少しでも「生産管理」を勉強したことがある人なら「常識」ともいえる手法がある。
それは「カンバン方式」。
「カンバン方式」とは、開発したのが、大野耐一氏というトヨタ自動車の元副社長を務めた方。
このカンバン方式により、生産現場では、「連続する工程間の仕掛在庫を最少」に管理することができるようになり、「必要な時に必要な部品を」の「ジャスト・イン・タイム(JIT)」が可能になったのだ。
具体的な方法としては、
◇後工程は、必要な部品数を前工程にカンバン(生産指示票)で発注する
◇前工程は、カンバンを発注書として受け取る
◇前工程は、カンバンをもとに、部品を加工する
◇加工後、加工された部品はカンバンとともに後工程に渡される
◇後工程に戻されたカンバンは納品書の役割を果たす
◇後工程は受け取った加工部品を使い切ったら、そのカンバンを前工程に戻す
◇カンバンが戻ってきた前工程は、再び次の部品を加工する
というやり方である。
今さらであるが、「ジャスト・イン・タイム」による「仕掛在庫の最小化」は、「究極のハッセンブリ(アッシー)産業」とも言える自動車メーカーにとっては画期的である。

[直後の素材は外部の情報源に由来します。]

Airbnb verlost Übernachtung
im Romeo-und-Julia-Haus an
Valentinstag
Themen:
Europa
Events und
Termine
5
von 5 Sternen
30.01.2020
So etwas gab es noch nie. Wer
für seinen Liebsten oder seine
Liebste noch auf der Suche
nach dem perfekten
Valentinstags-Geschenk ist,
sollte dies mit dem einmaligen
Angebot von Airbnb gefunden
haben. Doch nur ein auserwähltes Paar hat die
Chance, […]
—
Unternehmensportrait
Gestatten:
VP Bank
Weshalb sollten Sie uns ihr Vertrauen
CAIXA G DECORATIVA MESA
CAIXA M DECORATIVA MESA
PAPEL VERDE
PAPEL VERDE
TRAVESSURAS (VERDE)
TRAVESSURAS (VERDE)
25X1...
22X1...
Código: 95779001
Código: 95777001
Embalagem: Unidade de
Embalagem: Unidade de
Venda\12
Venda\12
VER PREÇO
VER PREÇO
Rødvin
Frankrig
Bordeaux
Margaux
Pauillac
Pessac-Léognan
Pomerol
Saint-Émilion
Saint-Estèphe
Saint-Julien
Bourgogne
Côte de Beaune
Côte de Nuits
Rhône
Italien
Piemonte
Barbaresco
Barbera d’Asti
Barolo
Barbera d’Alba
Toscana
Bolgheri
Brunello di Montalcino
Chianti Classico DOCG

(※アッセンブリ(アッシー)とは、単一の部品ではなく、いくつかの部品が既に組み合わされている状態の部品)
なぜならば、部品点数が数万点にも及ぶ「自動車メーカー」において、ムダな仕掛在庫が増えれば、
◇在庫スペースの無駄
◇不良在庫の発生リスク
◇資産管理上の無駄
などが半端ない。
したがって、「自動車メーカーの目線」でいえば、『カンバン方式』は、「在庫部品を必要数量以上持たない」ということになり、生産管理面でも、資産管理面でも「メリット」は絶大なるものになる。
また、「不良在庫」が理論上、発生しないことになり、つまり「廃棄ロス」がないので「環境面」においても「とても素晴らしい管理手法」と言えるのだ。

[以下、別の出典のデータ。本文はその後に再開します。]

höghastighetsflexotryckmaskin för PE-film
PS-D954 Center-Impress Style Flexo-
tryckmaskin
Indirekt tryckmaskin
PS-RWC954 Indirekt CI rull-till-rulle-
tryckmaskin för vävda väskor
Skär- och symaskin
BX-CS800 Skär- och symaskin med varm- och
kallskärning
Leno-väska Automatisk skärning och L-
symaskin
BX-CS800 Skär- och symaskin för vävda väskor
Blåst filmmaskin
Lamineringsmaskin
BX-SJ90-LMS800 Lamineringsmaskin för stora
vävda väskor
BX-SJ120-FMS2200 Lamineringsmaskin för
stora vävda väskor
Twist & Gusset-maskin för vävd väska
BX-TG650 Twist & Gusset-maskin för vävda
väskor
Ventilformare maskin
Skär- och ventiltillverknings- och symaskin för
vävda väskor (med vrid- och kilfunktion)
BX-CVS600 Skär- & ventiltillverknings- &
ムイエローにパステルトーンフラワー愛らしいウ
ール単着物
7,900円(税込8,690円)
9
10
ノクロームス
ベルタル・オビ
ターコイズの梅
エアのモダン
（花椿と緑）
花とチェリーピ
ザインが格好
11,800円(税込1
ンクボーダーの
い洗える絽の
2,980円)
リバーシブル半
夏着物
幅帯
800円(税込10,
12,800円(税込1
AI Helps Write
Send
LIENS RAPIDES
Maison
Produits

私が「業務改善コンサルタント」として、大手コンサルティングファームで「新米コンサルタント」だった時代は、「カンバン方式」をそんな風に「いいことだらけの手法」として学び捉えていた。
しかし、クライアント先の中心が、メーカーの3次、4次といった下請の中小零細企業になると「カンバン方式」は、「メーカー側の論理だよなぁ」と、遅まきながら感じることとなった。
自動車の例で具体的には、「材料手配から自動車完成品まで」という「自動車産業全体」で考えた場合の「環境問題」である。

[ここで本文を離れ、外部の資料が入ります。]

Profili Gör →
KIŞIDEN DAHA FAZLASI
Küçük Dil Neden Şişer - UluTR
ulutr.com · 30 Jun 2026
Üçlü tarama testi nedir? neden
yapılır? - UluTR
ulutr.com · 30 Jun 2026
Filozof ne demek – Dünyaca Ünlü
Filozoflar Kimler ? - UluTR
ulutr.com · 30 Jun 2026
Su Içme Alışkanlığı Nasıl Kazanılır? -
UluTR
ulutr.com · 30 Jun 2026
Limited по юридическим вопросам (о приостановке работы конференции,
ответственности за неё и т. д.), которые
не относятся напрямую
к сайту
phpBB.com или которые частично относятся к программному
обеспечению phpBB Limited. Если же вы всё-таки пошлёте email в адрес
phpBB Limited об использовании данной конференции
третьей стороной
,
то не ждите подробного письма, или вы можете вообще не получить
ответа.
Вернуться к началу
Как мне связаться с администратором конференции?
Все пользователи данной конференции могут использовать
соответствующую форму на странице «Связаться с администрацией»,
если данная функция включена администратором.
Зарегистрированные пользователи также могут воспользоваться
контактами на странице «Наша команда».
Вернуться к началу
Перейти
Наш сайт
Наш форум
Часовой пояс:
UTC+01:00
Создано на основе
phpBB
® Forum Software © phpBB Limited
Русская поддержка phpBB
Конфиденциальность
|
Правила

カンバン方式は、大雑把にいえば、「自動車という最終製品を組み上げるメーカー」が「これだけの商品を作っている最中だから、必要数となるこれだけを今すぐ作って持ってきてよ」という話である。
しかし、この方式で注文を受ける方はたまったもんではない。
メーカーは「部品ストック」を限りなく抱えないように、納期を細かく切って少量発注する。
当然、下流の下請けに行けばいくほど、「部品供給遅れをすることができない」という強迫観念に追い込まれるから、材料手配やストック部品の生産量などに余裕を持たせて生産することになる。
「余裕を持たせて」といえば聞こえはいいが、逆にいえば「ロスの発生リスク」が増えるわけで、イコール「環境にやさしくない」と言うことになる。
つまり、カンバン方式によるジャスト・イン・タイムが過度になると、少量生産、少量物流になり、生産設備の稼働効率が悪くなり、トラックなどの運行が増え、最終的には「CO2増加につながる」といった環境問題にもなるのだ。
「カンバン方式」を例にしましたが、このように「画期的」といわれる生産管理方式も、立場を変えて考えれば「ムダが発生しやすいリスクある方式」と捉えることができるのである。